Student: YangChao Liu
Advisors: Sebastian Schelter, Prof. Dr. Volker Markl
Centrality measures are used to assess the
structural properties of network entities.
For example, it can be used to rank nodes for a recommender systems. The recent
advance in measuring centralities for very large networks has set off a host of new
computation methods that exploit the sparse nature of real world networks. Fur-
thermore, an increasing interest in network analysis resulted in a plethora of graph
centered parallel programming models which consequently demands a choice between different computing platforms for computation intensive problems. Among the computing platforms available, the open source distributed parallel frameworks Apache Flink (a general purpose distributed data processing platform) and Apache Giraph (a specially designed platform for graph processing) are considerably noteworthy for their wide support of graph algorithms.

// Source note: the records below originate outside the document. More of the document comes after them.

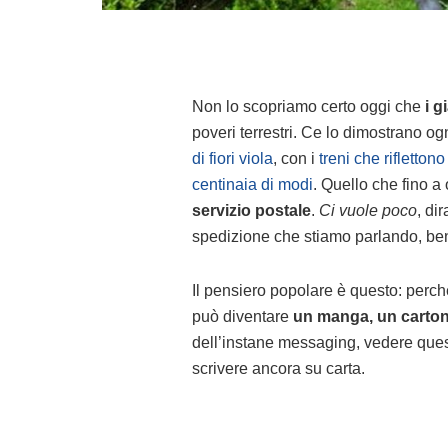
Non lo scopriamo certo oggi che
i 
poveri terrestri. Ce lo dimostrano ogn
di fiori viola
, con i
treni che rifletton
centinaia di modi
. Quello che fino 
servizio postale
.
Ci vuole poco
, di
spedizione che stiamo parlando, ben
Il pensiero popolare è questo: perc
può diventare
un manga, un carto
dell’instane messaging, vedere quest
scrivere ancora su carta.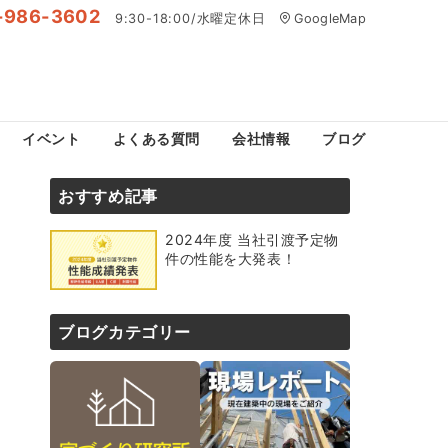
-986-3602
9:30-18:00/水曜定休日
GoogleMap
イベント
よくある質問
会社情報
ブログ
おすすめ記事
2024年度 当社引渡予定物
件の性能を大発表！
ブログカテゴリー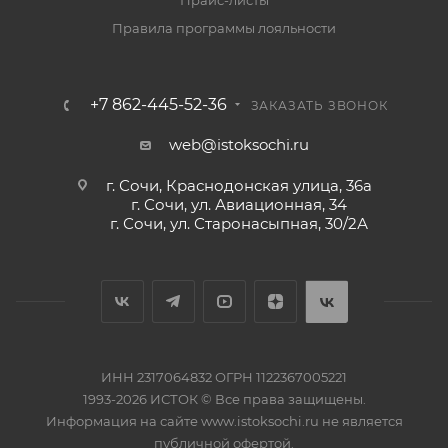
Прайс-листы
Правила программы лояльности
+7 862-445-52-36
ЗАКАЗАТЬ ЗВОНОК
web@istoksochi.ru
г. Сочи, Краснодонская улица, 36а
г. Сочи, ул. Авиационная, 34
г. Сочи, ул. Старонасыпная, 30/2А
ИНН 2317064832 ОГРН 1122367005221
1993-2026 ИСТОК © Все права защищены.
Информация на сайте www.istoksochi.ru не является
публичной офертой.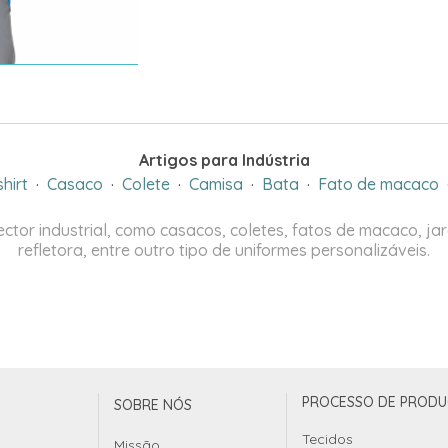
Artigos para Indústria
shirt
·
Casaco
·
Colete
·
Camisa
·
Bata
·
Fato de macaco
ctor industrial, como casacos, coletes, fatos de macaco, jard
refletora, entre outro tipo de uniformes personalizáveis.
PROCESSO DE PROD
SOBRE NÓS
Tecidos
Missão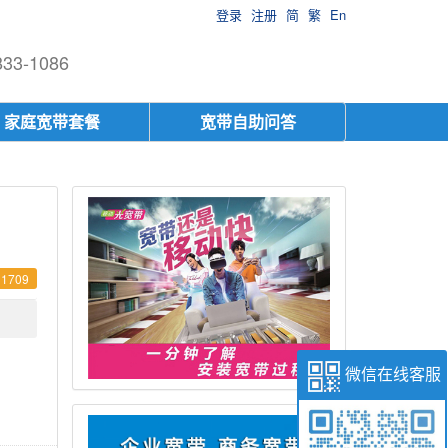
登录
注册
简
繁
En
-1086
家庭宽带套餐
宽带自助问答
1709
微信在线客服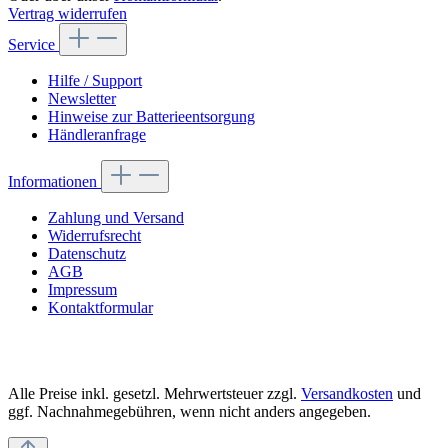
Vertrag widerrufen
Service
Hilfe / Support
Newsletter
Hinweise zur Batterieentsorgung
Händleranfrage
Informationen
Zahlung und Versand
Widerrufsrecht
Datenschutz
AGB
Impressum
Kontaktformular
Alle Preise inkl. gesetzl. Mehrwertsteuer zzgl.
Versandkosten
und
ggf. Nachnahmegebühren, wenn nicht anders angegeben.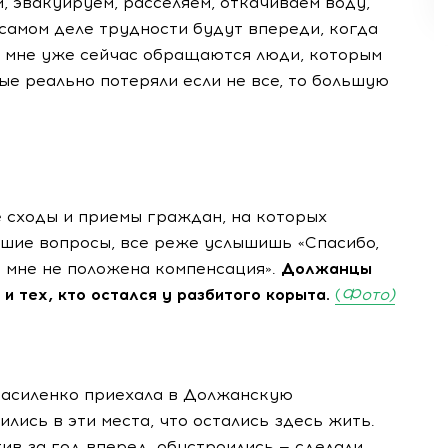
м, эвакуируем, расселяем, откачиваем воду,
 самом деле трудности будут впереди, когда
о мне уже сейчас обращаются люди, которым
ые реально потеряли если не все, то большую
 сходы и приемы граждан, на которых
вшие вопросы, все реже услышишь «Спасибо,
у мне не положена компенсация».
Должанцы
 и тех, кто остался у разбитого корыта.
(
Фото)
Василенко приехала в Должанскую
ились в эти места, что остались здесь жить.
ив за год вперед, обустроились — сделали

This thesis aims to elucidate a systematic comparison of both platforms by lever-
aging previous work on measuring scalable centralities in which the conventional
closeness and betweenness measures are redesigned (as Effective Closeness and LineRank algorithms respectively) to reinforce embarrassingly huge, parallel frameworks. More specifically we address the issue of programmability with a comprehensive study on the modeling of complex algorithms in these platforms, and the performance of these systems with diverse experiments. The scalable version of these centrality measures are implemented in Apache Flink as well as in Apache Giraph and run on real graph datasets with millions of edges to evaluate their relative effectiveness. We benchmark the results and present the novel findings from them. It can be observed that the vertex centric model becomes restrictive for modeling complex computations as in the LineRank algorithm whereas Flink is useful and appropriate in such cases by offering a declarative style programming interface. On the other hand, Apache Giraph performs better relative to Flink in most cases and Apache Flink performs equivalently better on large sparse graphs, as the numbers of computations are reduced by the early detection of converged nodes.